Write out the listing exactly, from its first line through the line holding "Page size: 2001x1125.", but include none of the pictures.

> [Records]
'''
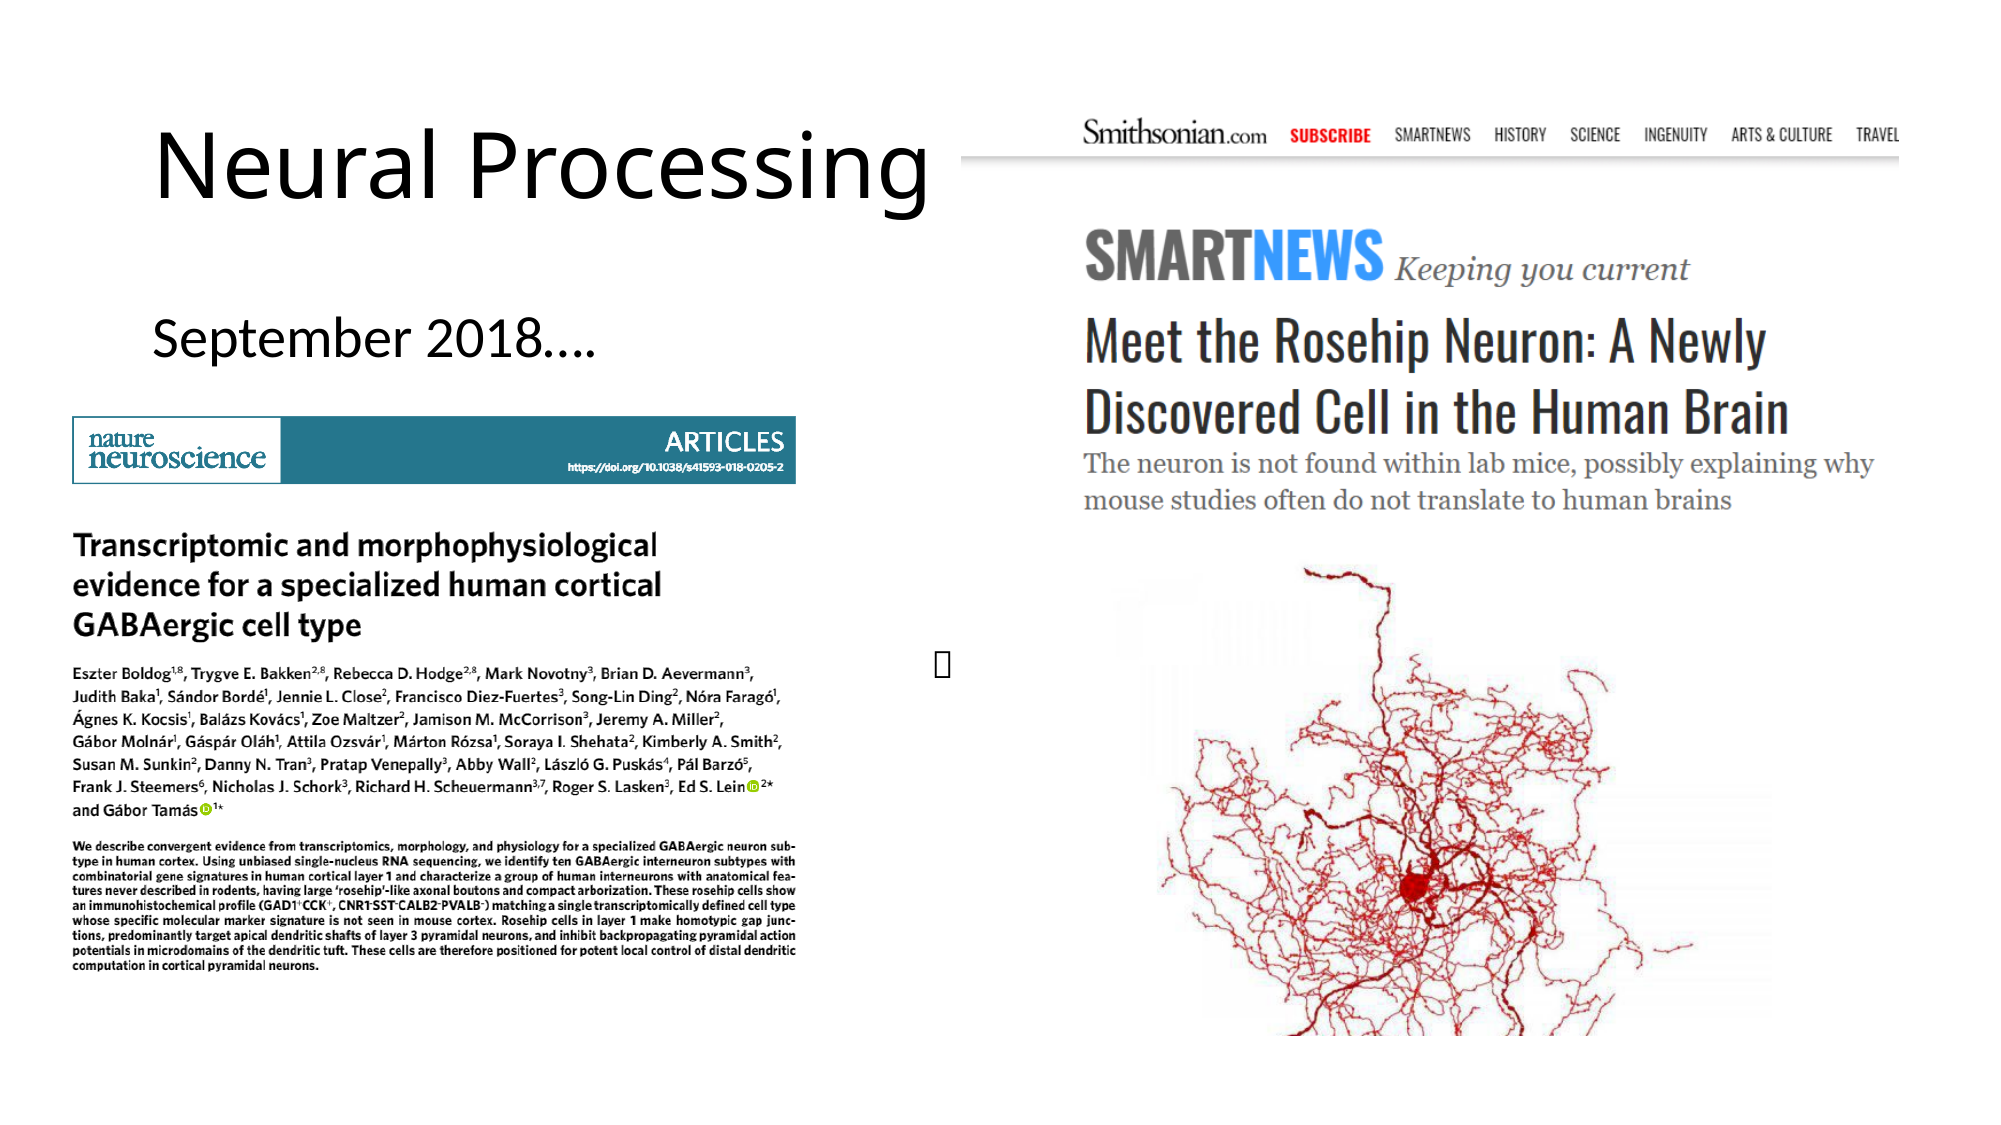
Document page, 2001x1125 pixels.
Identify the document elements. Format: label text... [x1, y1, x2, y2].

picture [961, 115, 1899, 1036]
picture [55, 404, 818, 985]
list September 2018…. [137, 299, 961, 1014]
text_box  [916, 634, 961, 694]
title Neural Processing [137, 59, 1863, 278]
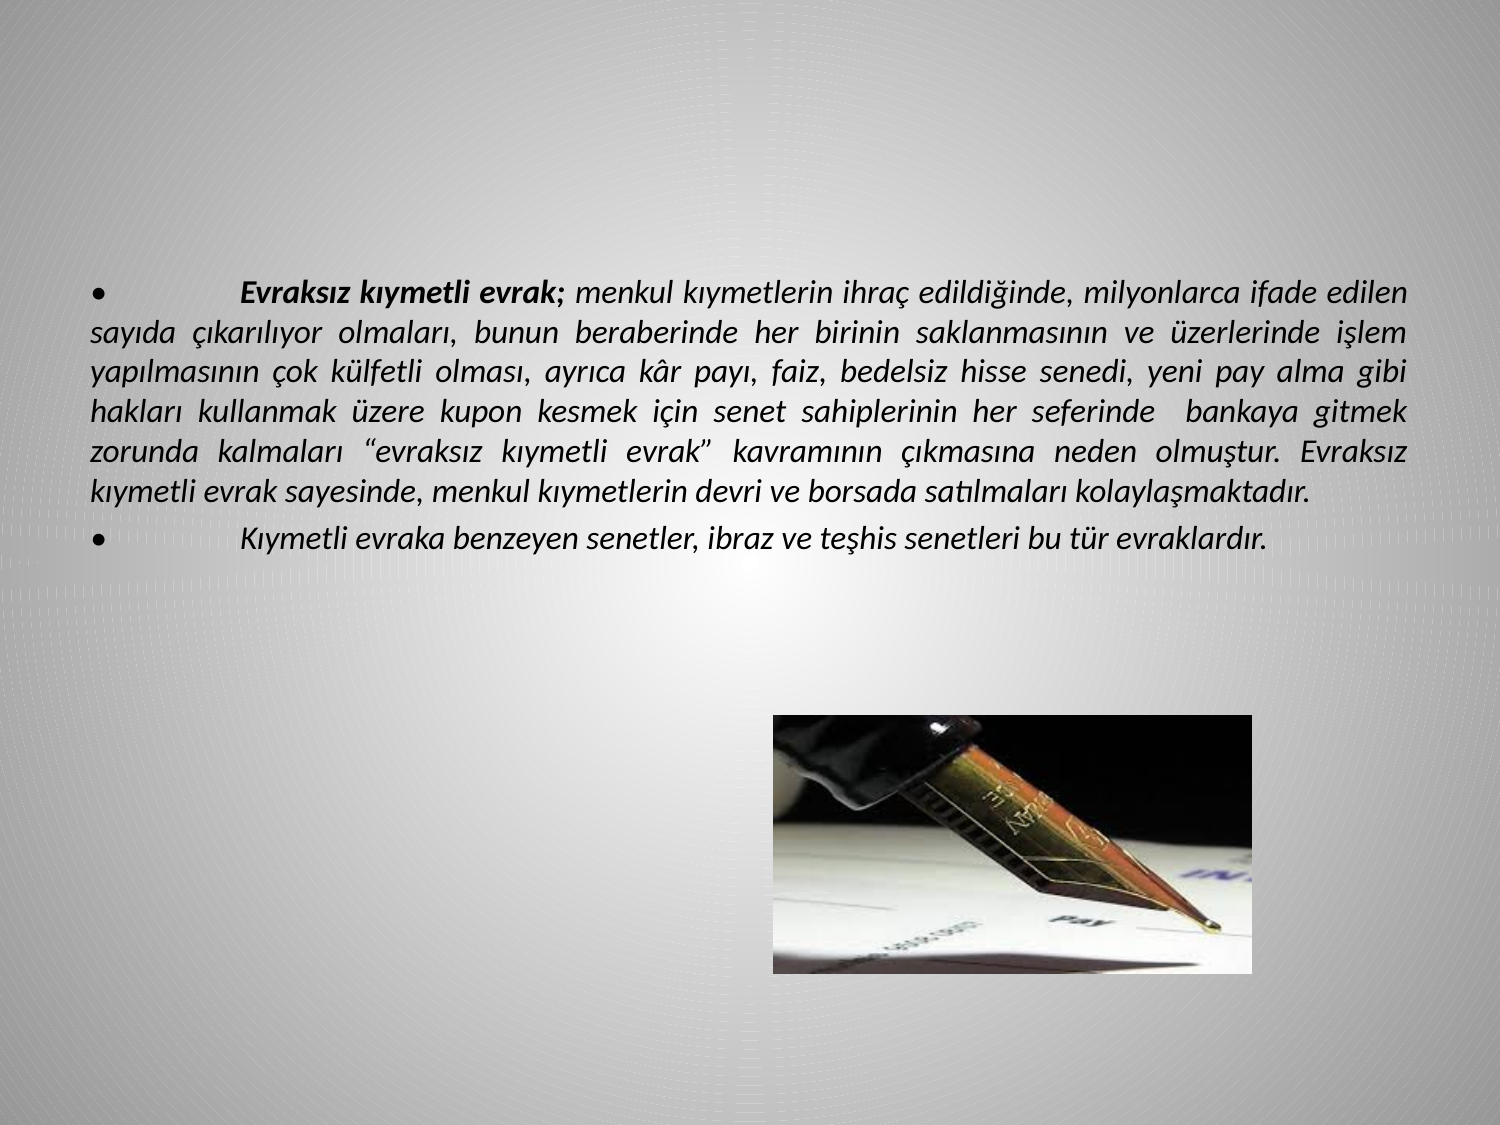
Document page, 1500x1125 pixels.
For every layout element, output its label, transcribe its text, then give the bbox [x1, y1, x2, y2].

list • Evraksız kıymetli evrak; menkul kıymetlerin ihraç edildiğinde, milyonlarca ifade edilen sayıda çıkarılıyor olmaları, bunun beraberinde her birinin saklanmasının ve üzerlerinde işlem yapılmasının çok külfetli olması, ayrıca kâr payı, faiz, bedelsiz hisse senedi, yeni pay alma gibi hakları kullanmak üzere kupon kesmek için senet sahiplerinin her seferinde bankaya gitmek zorunda kalmaları “evraksız kıymetli evrak” kavramının çıkmasına neden olmuştur. Evraksız kıymetli evrak sayesinde, menkul kıymetlerin devri ve borsada satılmaları kolaylaşmaktadır. • Kıymetli evraka benzeyen senetler, ibraz ve teşhis senetleri bu tür evraklardır. [75, 262, 1425, 1005]
picture [773, 715, 1252, 975]
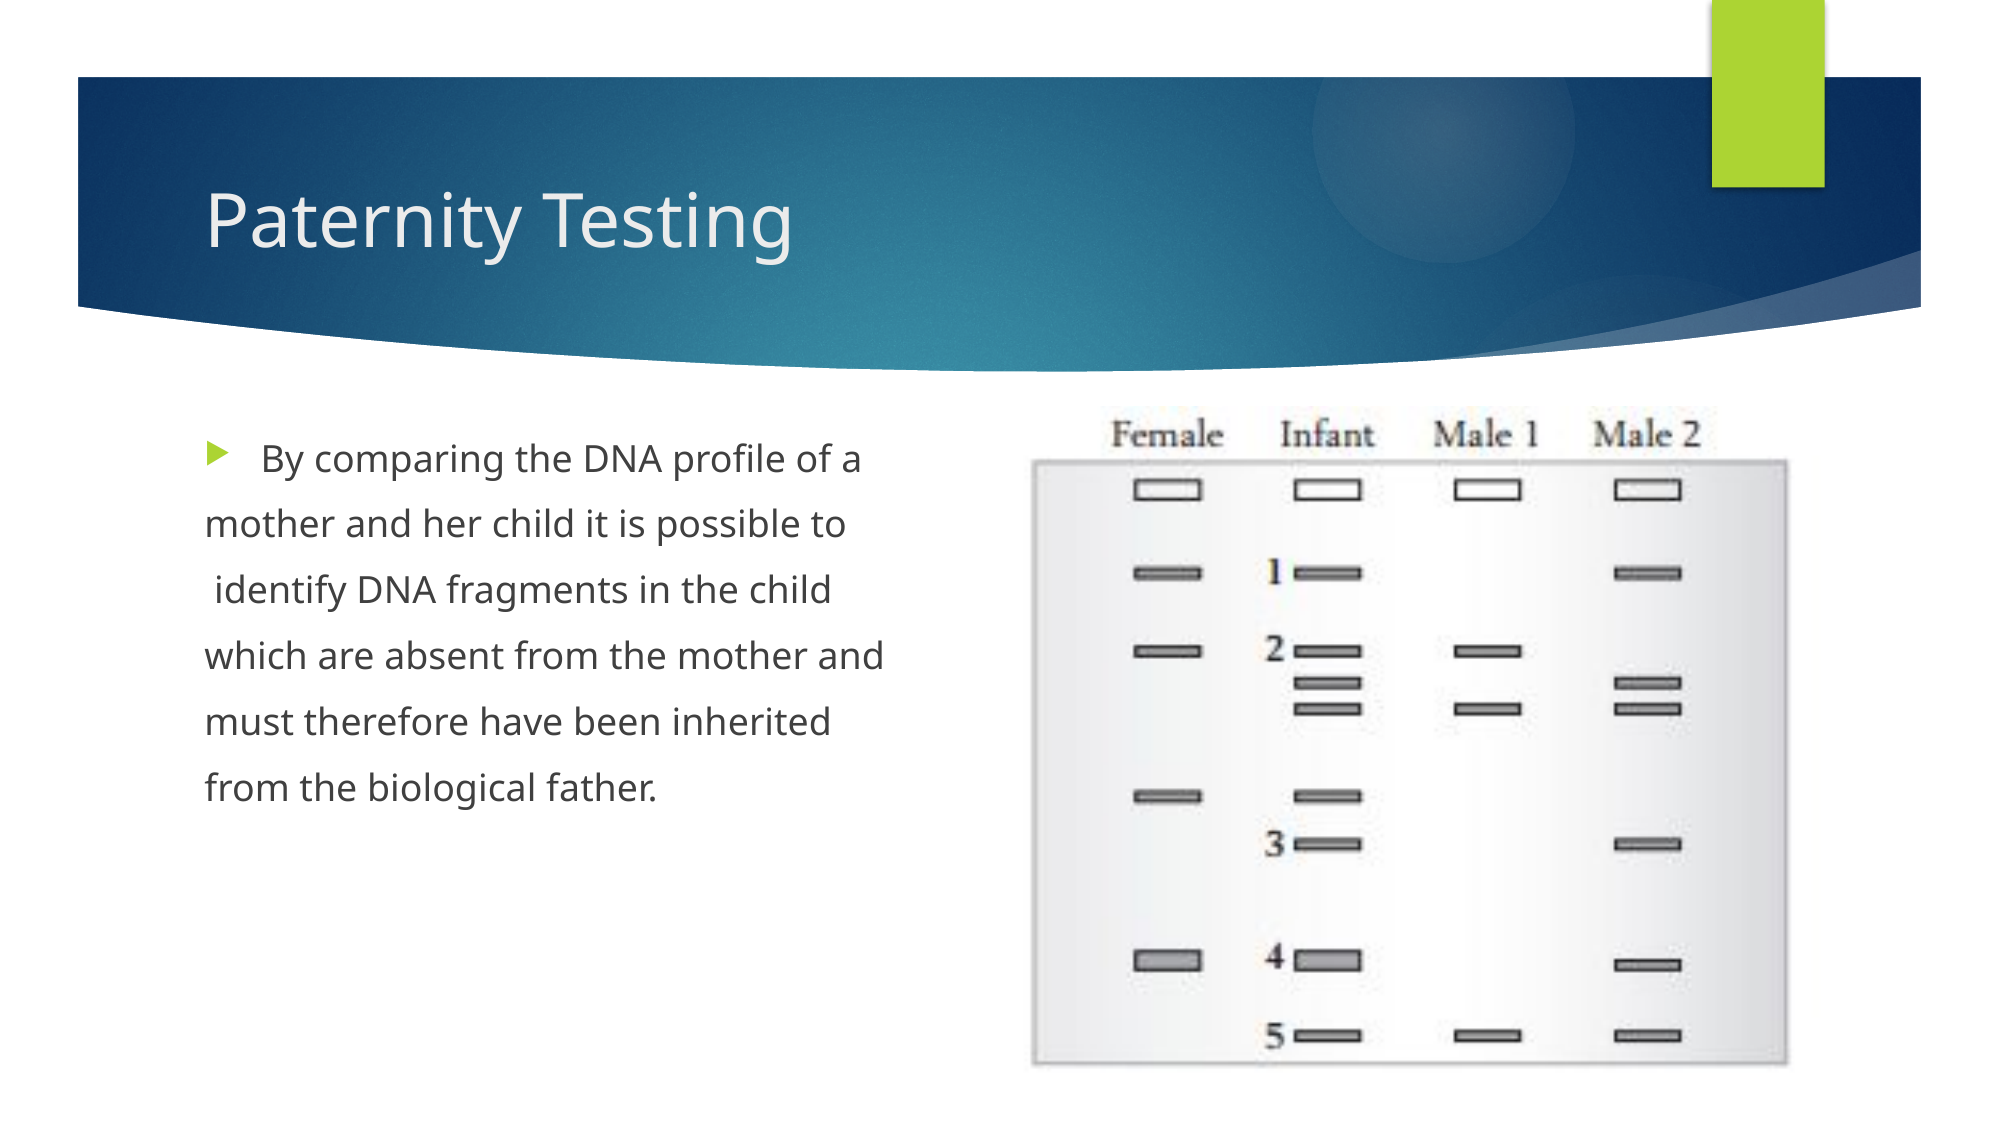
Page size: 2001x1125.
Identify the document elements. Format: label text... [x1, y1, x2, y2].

list By comparing the DNA profile of a mother and her child it is possible to identify DNA fragments in the child which are absent from the mother and must therefore have been inherited from the biological father. [189, 427, 981, 988]
picture [1000, 405, 1830, 1101]
title Paternity Testing [189, 159, 1627, 276]
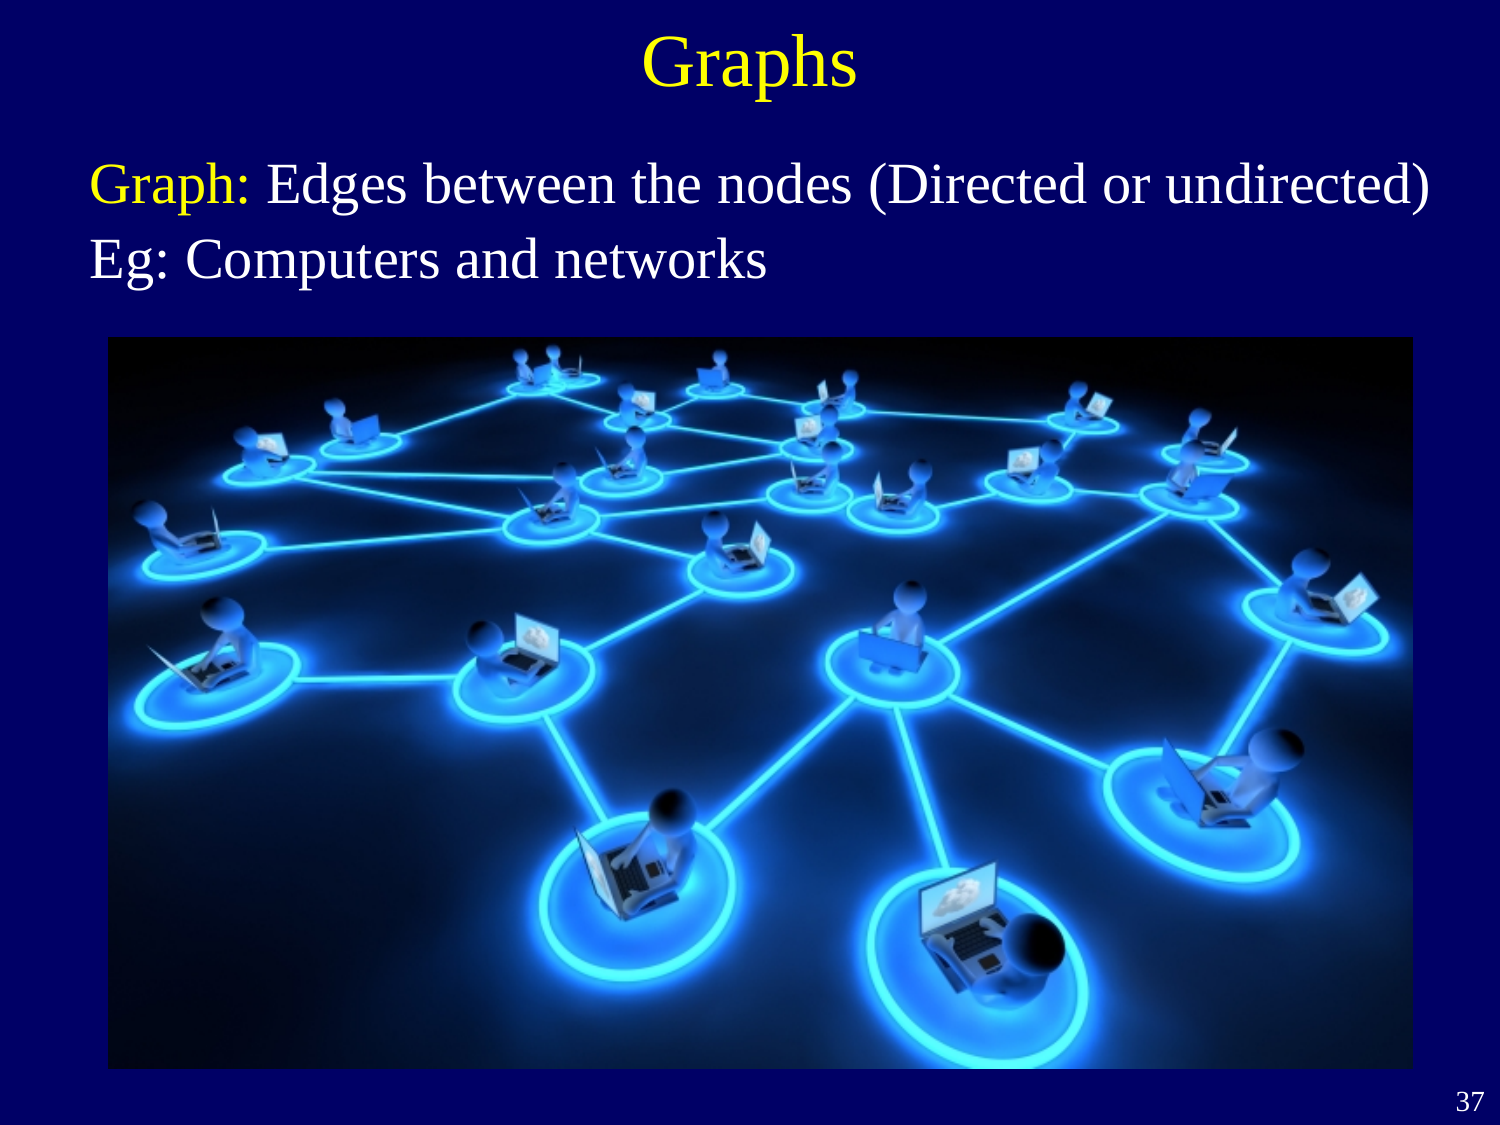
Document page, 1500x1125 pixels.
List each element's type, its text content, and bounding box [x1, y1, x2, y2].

text_box Eg: Computers and networks [74, 212, 1500, 298]
text_box Graph: Edges between the nodes (Directed or undirected) [74, 137, 1500, 212]
picture [108, 337, 1413, 1069]
title Graphs [112, 0, 1388, 150]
'''
> [Solution to the exercise]
Document page, 2001x1125 pixels.
Identify the document elements. Format: label text... [x1, y1, x2, y2].

picture [961, 115, 1899, 1036]
picture [55, 404, 818, 985]
list September 2018…. [137, 299, 961, 1014]
text_box  [916, 634, 961, 694]
title Neural Processing [137, 59, 1863, 278]
Document page, 1500x1125 pixels.
For every layout element, output its label, transcribe its text, then give the bbox [x1, y1, x2, y2].

list • Evraksız kıymetli evrak; menkul kıymetlerin ihraç edildiğinde, milyonlarca ifade edilen sayıda çıkarılıyor olmaları, bunun beraberinde her birinin saklanmasının ve üzerlerinde işlem yapılmasının çok külfetli olması, ayrıca kâr payı, faiz, bedelsiz hisse senedi, yeni pay alma gibi hakları kullanmak üzere kupon kesmek için senet sahiplerinin her seferinde bankaya gitmek zorunda kalmaları “evraksız kıymetli evrak” kavramının çıkmasına neden olmuştur. Evraksız kıymetli evrak sayesinde, menkul kıymetlerin devri ve borsada satılmaları kolaylaşmaktadır. • Kıymetli evraka benzeyen senetler, ibraz ve teşhis senetleri bu tür evraklardır. [75, 262, 1425, 1005]
picture [773, 715, 1252, 975]
Page size: 2001x1125.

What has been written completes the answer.